COMPLETE THE FOLLOWING:
1) From the excerpt on DRE testing for cement kilns, reproduce the stretch from "under similar testing" through "requirements of Sec.".
2) According to the excerpt on DRE testing for cement kilns, how many tests and runs do the DRE results in EPA's data base cover?
3) Extend the excerpt on DRE testing for cement kilns, continuing from the point where it stops.

K. Periodic DRE Testing and Limits on Minimum Combustion Chamber 
Temperature for Cement Kilns

    Comment: Several commenters oppose the need for cement kilns that 
burn at locations other than the normal flame zone to demonstrate 
compliance with the destruction and removal efficiency (DRE) standard 
during each comprehensive performance test. These commenters recommend 
that EPA remove the requirement of Sec.  63.1206(b)(7)(ii) for cement 
kilns citing that existing rule provisions (i.e., the requirements 
under Sec.  63.1206(b)(5) pertaining to changes that may adversely 
affect compliance) are sufficient to require additional DRE testing 
after changes are made that may adversely affect combustion efficiency. 
Commenters question EPA's position that cement kilns that burn 
hazardous waste at locations other than the normal flame zone 
demonstrate a variability in DRE sufficient to justify the expense of 
re-testing for DRE with each performance test. Commenters point to 
EPA's data base that includes DRE results from over 30 tests with 
nearly 250 runs showing consistent DRE results, including sources 
burning hazardous waste at locations other than the normal flame zone, 
being achieved by cement kilns. The commenters note several burdens 
associated with DRE

[[Page 59500]]

testing that do not result in improved environmental benefit including 
the purchase of expensive exotic virgin chemicals for performance 
testing, the risks to workers and contractors associated with the 
handling of these chemicals, and increasing the length of operation at 
stressful kiln operating conditions necessary to conduct DRE testing at 
minimum combustion chamber temperatures. Alternatively, commenters 
recommend that EPA revise the DRE requirements such that periodic 
testing is no longer required for cement kilns (that burn at locations 
other than the normal flame zone) after they have successfully achieved 
the DRE standard over multiple testing cycles (e.g., two or three) 
under similar testing regimes. That is, the source should only be 
required to demonstrate compliance with the DRE standard a maximum of 
two or three times until the source (that burns at locations other than 
the normal flame zone) modifies the system in a manner that could 
affect the ability of it to achieve the DRE standard.
    Response: We are revising the requirements of Sec.

Collected data:
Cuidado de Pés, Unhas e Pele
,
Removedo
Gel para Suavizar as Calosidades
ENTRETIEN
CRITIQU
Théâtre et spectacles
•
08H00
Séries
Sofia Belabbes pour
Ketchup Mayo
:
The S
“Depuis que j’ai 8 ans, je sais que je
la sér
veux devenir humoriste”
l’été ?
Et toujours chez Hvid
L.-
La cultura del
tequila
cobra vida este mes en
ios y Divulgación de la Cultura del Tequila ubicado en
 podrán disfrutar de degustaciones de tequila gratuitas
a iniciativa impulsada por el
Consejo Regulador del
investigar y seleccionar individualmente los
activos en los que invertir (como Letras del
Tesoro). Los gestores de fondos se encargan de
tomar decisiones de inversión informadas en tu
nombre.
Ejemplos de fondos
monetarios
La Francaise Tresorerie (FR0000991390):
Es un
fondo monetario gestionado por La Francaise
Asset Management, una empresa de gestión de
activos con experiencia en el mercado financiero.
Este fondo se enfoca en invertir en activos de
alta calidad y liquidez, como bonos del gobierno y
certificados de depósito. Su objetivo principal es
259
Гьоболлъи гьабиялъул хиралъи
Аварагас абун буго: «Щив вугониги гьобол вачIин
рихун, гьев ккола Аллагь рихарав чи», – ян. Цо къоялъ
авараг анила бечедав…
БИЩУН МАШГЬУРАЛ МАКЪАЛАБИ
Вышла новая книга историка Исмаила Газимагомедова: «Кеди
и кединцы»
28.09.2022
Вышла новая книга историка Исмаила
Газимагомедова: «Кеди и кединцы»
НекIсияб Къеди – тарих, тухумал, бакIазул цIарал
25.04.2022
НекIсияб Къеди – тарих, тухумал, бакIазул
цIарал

ANSWERS IN ORDER:
1)
under similar testing regimes. That is, the source should only be 
required to demonstrate compliance with the DRE standard a maximum of 
two or three times until the source (that burns at locations other than 
the normal flame zone) modifies the system in a manner that could 
affect the ability of it to achieve the DRE standard.
    Response: We are revising the requirements of Sec.

2) Over 30 tests with nearly 250 runs.

3)
63.1206(b)(7)(ii) such that cement kilns that feed hazardous waste at 
locations other than the normal flame zone need only demonstrate 
compliance with the DRE standard during three consecutive comprehensive 
performance tests provided that the source has successfully 
demonstrated compliance with the DRE standard in each test and that the 
design, operation, and maintenance features of each of the three tests 
are similar. These revisions do not affect sources that burn hazardous 
waste only in the normal flame zone.\221\
---------------------------------------------------------------------------

    \221\ The DRE demonstration for these sources need be made only 
once during the operational life of a source, either before or 
during the initial comprehensive performance test, provided that the 
design, operation, or maintenance features do not change in a manner 
that could reasonably be expected to affect the ability to meet the 
DRE standard. See Sec. Sec.  63.1206(b)(7) and 63.1207(c)(2)(ii). 
The source would ensure continued compliance by operating under the 
operating parameter limits established during this DRE test.
---------------------------------------------------------------------------

    Prior to today's change, we required sources that feed hazardous 
waste in locations other than the flame zone to perform periodic DRE 
testing every 5 years to ensure that the DRE standard continues to be 
achieved over the life of the unit. See Sec.  63.1206(b)(7)(ii). We 
justified this requirement because of concerns that sources that feed 
hazardous waste at locations other than the flame zone have a greater 
potential of varying DRE performance due to their hazardous waste 
firing practices. As we stated in the 1999 rule, we were concerned that 
the DRE may vary over time due to the design and operation of the 
hazardous waste firing system, and that those variations may not be 
identical or limited through operating limits set during a single DRE 
test (similar to what we concluded for sources that burn hazardous 
waste only in the normal flame zone). See 64 FR at 52850.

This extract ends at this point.